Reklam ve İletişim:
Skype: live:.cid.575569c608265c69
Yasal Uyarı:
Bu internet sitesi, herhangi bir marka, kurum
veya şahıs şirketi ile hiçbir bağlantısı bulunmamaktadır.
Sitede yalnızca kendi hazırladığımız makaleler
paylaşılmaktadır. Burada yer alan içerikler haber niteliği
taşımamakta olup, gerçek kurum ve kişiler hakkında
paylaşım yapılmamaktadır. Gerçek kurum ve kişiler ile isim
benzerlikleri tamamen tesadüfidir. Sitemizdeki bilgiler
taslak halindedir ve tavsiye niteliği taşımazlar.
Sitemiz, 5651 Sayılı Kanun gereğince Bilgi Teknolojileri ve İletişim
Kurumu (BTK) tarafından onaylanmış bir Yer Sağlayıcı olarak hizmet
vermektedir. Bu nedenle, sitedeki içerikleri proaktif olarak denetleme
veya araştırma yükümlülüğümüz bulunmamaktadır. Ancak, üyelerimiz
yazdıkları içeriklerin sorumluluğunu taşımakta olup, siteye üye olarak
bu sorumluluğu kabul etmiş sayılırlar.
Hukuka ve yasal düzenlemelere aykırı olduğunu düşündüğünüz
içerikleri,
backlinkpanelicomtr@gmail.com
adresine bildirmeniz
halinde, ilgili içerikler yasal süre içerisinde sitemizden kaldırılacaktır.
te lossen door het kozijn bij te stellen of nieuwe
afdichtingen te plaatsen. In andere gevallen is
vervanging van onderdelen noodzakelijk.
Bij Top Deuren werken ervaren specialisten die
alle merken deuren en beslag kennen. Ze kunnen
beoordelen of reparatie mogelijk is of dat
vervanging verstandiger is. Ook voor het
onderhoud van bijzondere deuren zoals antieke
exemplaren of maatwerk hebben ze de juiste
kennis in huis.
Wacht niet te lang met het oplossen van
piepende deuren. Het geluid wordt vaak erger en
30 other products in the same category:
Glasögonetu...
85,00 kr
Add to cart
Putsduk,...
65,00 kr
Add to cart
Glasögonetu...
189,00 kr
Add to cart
--------
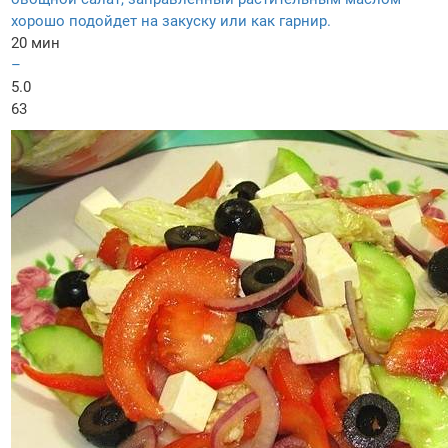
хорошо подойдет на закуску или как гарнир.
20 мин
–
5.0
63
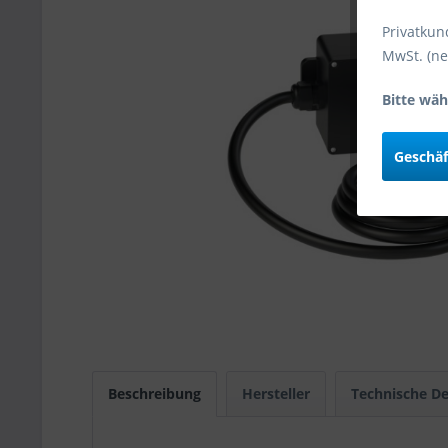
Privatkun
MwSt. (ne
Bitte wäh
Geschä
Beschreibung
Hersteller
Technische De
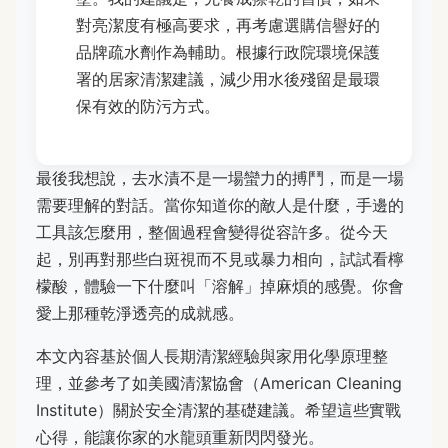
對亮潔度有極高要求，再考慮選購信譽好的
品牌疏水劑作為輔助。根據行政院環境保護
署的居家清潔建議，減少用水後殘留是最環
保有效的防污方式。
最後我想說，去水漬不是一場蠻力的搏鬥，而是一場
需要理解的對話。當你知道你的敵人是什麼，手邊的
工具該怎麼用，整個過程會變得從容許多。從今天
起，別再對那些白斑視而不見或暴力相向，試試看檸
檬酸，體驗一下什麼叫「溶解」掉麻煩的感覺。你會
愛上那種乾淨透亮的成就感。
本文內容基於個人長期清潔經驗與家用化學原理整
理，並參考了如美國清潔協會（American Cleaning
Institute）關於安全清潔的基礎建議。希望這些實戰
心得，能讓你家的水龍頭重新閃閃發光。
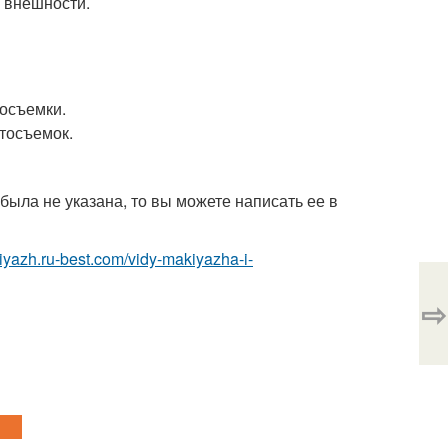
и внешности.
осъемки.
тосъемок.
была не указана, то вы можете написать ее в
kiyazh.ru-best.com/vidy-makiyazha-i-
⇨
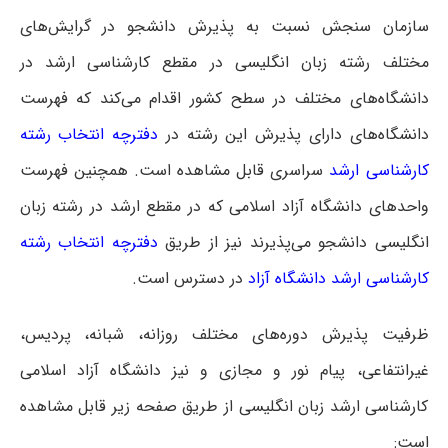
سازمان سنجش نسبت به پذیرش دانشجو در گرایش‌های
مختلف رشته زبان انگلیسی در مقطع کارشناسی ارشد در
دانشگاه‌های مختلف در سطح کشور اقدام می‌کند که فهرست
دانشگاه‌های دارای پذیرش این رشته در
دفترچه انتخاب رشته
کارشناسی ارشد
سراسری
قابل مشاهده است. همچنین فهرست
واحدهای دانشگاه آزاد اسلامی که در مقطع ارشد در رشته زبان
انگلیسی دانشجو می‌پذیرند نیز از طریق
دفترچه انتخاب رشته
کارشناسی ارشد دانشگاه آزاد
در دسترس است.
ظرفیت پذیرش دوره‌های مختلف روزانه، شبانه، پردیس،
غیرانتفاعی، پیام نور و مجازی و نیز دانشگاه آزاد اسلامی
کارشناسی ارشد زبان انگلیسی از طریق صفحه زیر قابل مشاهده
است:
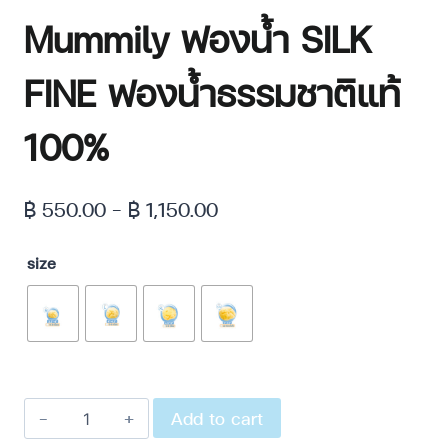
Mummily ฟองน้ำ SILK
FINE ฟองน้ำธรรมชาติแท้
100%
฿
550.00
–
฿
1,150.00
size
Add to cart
--------
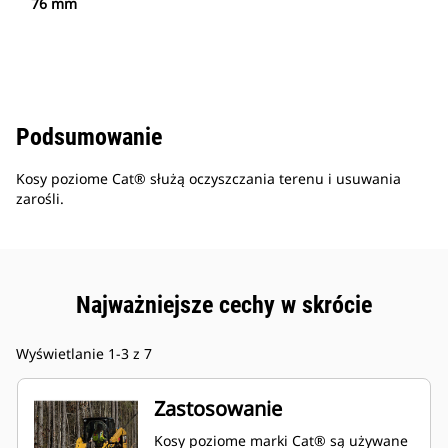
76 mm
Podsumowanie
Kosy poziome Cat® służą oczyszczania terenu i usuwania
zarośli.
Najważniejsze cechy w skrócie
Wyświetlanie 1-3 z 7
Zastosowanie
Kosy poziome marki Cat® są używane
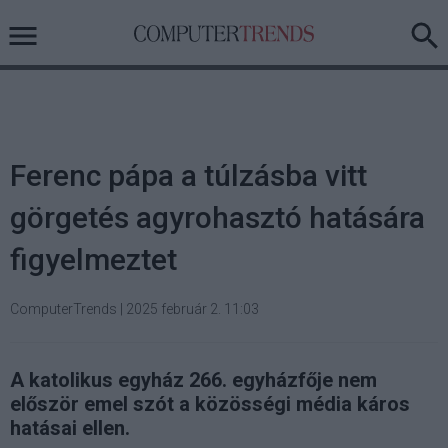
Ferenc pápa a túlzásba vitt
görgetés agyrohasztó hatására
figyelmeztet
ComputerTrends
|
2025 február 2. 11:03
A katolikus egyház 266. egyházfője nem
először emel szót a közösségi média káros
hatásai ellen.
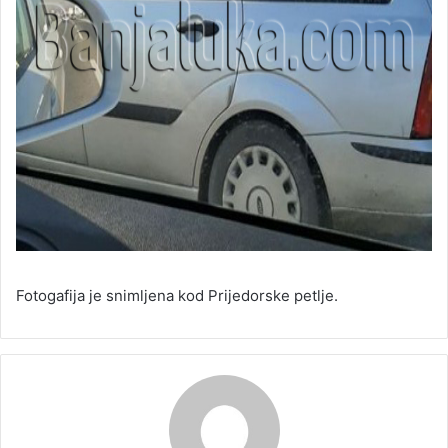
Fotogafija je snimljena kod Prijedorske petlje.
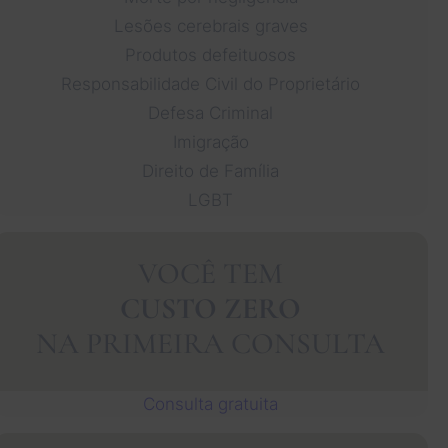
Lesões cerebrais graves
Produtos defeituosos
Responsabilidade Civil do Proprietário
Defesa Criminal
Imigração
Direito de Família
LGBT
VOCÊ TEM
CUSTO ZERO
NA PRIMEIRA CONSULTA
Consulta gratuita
--------
Set down, exactly as they stand above, the lines starting with the line with "Produtos defeituosos" and going on through the line with "Consulta gratuita", and no others.

Produtos defeituosos
Responsabilidade Civil do Proprietário
Defesa Criminal
Imigração
Direito de Família
LGBT
VOCÊ TEM
CUSTO ZERO
NA PRIMEIRA CONSULTA
Consulta gratuita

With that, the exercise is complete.